Pulltab shop carries on fight against smoking ban

Manager's hope rests in city exemption

Posted: Monday, January 14, 2002

While there's no smoking at Hidden Treasures these days, the pulltab store continues to challenge Juneau's new smoking ban.

Smoking ban challenge

• What Hidden Treasures wants: The Juneau pulltab store hopes to allow smoking by using an apparent exemption in the city's smoking ordinance for private clubs.

• What the law says: The smoking ordinance specifically bans smoking in pulltab parlors. Smoking is allowed in restaurants, hotels, motels and service clubs used for private functions in which admission is determined at least three days in advance.

David Sanden, general manager of the pulltab store in the Mendenhall Center, is contesting the notion of a private club in Juneau's new smoking law. The smoking ban took effect Jan. 1 and prohibits smoking in offices, restaurants and other enclosed public places. It specifically bans smoking in pulltab parlors, but Sanden hopes to fall under an apparent exemption for private clubs.

However, City Attorney John Corso said the ordinance exempts private functions, not private clubs.

Sanden allowed smoking in his store for two days earlier this month after declaring Hidden Treasures a private club and collecting more than 100 membership applications from his customers. After informing city officials of his new status, he was told he wasn't in compliance. Smoking currently is not allowed in the store, Sanden said Friday.

"We're not arguing the merits of second-hand smoke, we're arguing the merits of whether people want to be exposed to it or not," he said. "Hopefully, we can amend the ordinance."

The ordinance exempts "enclosed areas used for conferences or meetings in restaurants, service clubs, hotels or motels while the spaces are in use for private functions admission to which is determined at least three days in advance."

Sanden said he's asked the city for a definition of a private club or a service club to no avail.

"What is a pulltab parlor? That's not defined either," he said.

Because the term "private club" wasn't used in the ordinance, Corso said he doesn't know why a definition would be needed. Corso said he thinks of a service club as a fraternal organization such as the Moose or Elks. The definition of a pulltab parlor is "pretty clear," he added.

"Pulltab parlors and bingo halls are specifically mentioned in the ordinance as enclosed public places," he said.

Sanden said he hopes to work with proponents of the ordinance to see if "a nonconfrontational solution can be reached to our mutual problem. If no solution can be reached, then I unfortunately think a judge may have to make the decision."

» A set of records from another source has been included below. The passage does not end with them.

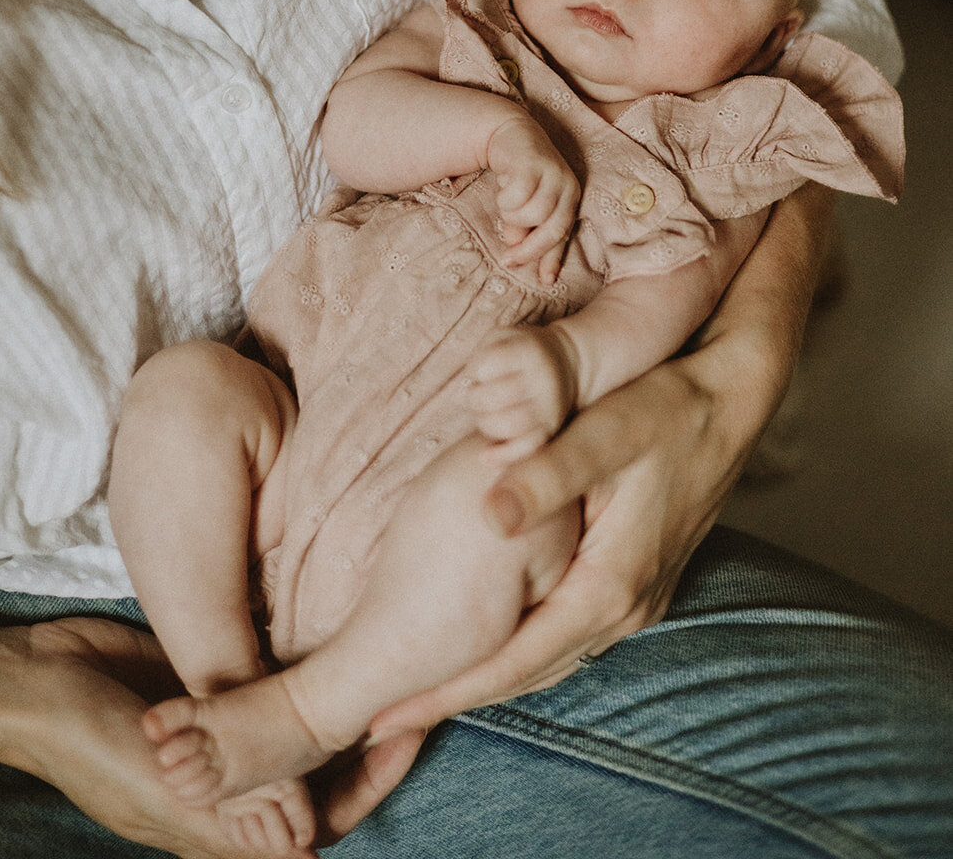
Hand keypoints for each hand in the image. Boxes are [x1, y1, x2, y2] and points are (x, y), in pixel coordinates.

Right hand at [3, 618, 423, 856]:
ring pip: (297, 721)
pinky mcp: (209, 679)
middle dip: (363, 733)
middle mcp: (234, 779)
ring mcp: (224, 728)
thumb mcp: (163, 788)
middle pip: (319, 767)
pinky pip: (265, 680)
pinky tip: (328, 625)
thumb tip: (308, 845)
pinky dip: (294, 666)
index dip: (365, 785)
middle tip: (412, 678)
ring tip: (382, 648)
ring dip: (333, 696)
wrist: (31, 682)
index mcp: (223, 823)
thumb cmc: (88, 743)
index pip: (317, 821)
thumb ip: (232, 811)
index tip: (409, 732)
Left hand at [367, 188, 826, 733]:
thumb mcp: (605, 431)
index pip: (516, 661)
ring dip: (492, 678)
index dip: (449, 692)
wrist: (735, 399)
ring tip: (425, 691)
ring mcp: (640, 599)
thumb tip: (489, 513)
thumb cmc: (667, 407)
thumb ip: (548, 473)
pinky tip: (492, 640)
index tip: (389, 717)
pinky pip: (571, 635)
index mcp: (611, 583)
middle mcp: (628, 607)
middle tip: (387, 722)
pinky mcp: (640, 582)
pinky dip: (524, 649)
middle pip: (530, 674)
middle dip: (458, 697)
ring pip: (552, 658)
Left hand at [464, 325, 576, 457]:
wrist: (566, 364)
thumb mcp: (503, 336)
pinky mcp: (550, 431)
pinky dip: (502, 456)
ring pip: (506, 426)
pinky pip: (525, 449)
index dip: (474, 371)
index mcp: (529, 351)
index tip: (480, 372)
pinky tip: (485, 457)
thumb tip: (467, 387)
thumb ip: (481, 354)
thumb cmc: (522, 351)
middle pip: (492, 398)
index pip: (486, 365)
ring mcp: (548, 408)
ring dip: (484, 423)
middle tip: (477, 396)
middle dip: (474, 399)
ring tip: (485, 414)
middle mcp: (542, 380)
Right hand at [485, 115, 579, 282]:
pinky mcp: (533, 162)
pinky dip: (505, 200)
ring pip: (533, 214)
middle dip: (529, 250)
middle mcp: (567, 186)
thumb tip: (516, 250)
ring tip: (505, 208)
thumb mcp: (527, 204)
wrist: (509, 133)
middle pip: (552, 228)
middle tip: (507, 260)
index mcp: (570, 198)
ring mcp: (553, 173)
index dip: (553, 259)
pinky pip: (517, 196)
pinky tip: (502, 189)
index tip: (545, 281)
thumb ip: (527, 228)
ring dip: (513, 218)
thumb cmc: (520, 174)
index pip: (564, 234)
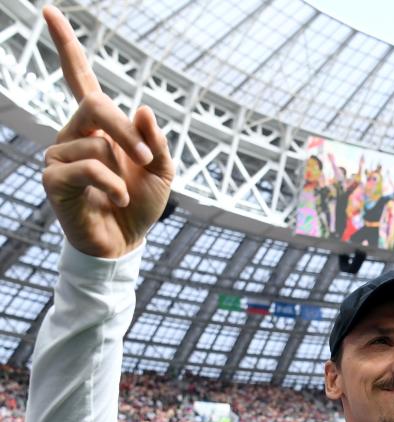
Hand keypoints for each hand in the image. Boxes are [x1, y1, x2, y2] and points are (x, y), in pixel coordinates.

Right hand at [40, 5, 172, 258]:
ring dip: (121, 169)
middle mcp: (73, 134)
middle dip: (126, 129)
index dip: (65, 46)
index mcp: (98, 126)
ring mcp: (59, 155)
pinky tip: (115, 200)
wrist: (125, 243)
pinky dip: (111, 185)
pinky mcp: (53, 180)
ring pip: (96, 142)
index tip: (50, 11)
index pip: (79, 78)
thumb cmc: (140, 205)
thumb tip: (140, 108)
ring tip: (123, 192)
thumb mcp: (161, 171)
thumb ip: (154, 140)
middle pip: (95, 104)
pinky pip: (88, 168)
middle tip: (145, 156)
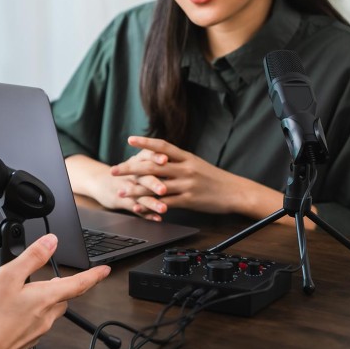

Representatives from the Juneau Tobacco Prevention Network and the National Council on Alcoholism and Drug Dependence, which advocated for the smoking ordinance, could not be reached for comment this morning.

Since the ordinance took effect Jan. 1, three warnings have been issued to individuals, Juneau Police Department Capt. Tom Porter said Monday. No citations have been written under the new law, he said.

Sanden said the smoking ordinance puts him at a competitive disadvantage with pulltab operations in bars and private clubs, where smoking is allowed. Historically, about 70 percent of his customers have smoked, he said.

The three-page membership application for Hidden Treasures asks people to acknowledge that they will be exposed to secondhand smoke. Annual dues are $1 a year. Members also need to contribute $1 a visit or "actively participate in a fund-raising activity," which could include buying a pulltab. The application includes provisions to halt smoking if an employee asks not to be exposed to secondhand smoke.

Corso said wording in the ordinance that bans smoking within 10 feet of an entrance, open window or ventilation intake also has caught some people off guard.

"We've had a couple of people surprised that the ordinance does not apply to the entrances and exits of (some) government buildings," he said.

While the ban covers city buildings, it does not apply to the outside of state or federal buildings or buildings that are leased by the state or federal government, Corso said.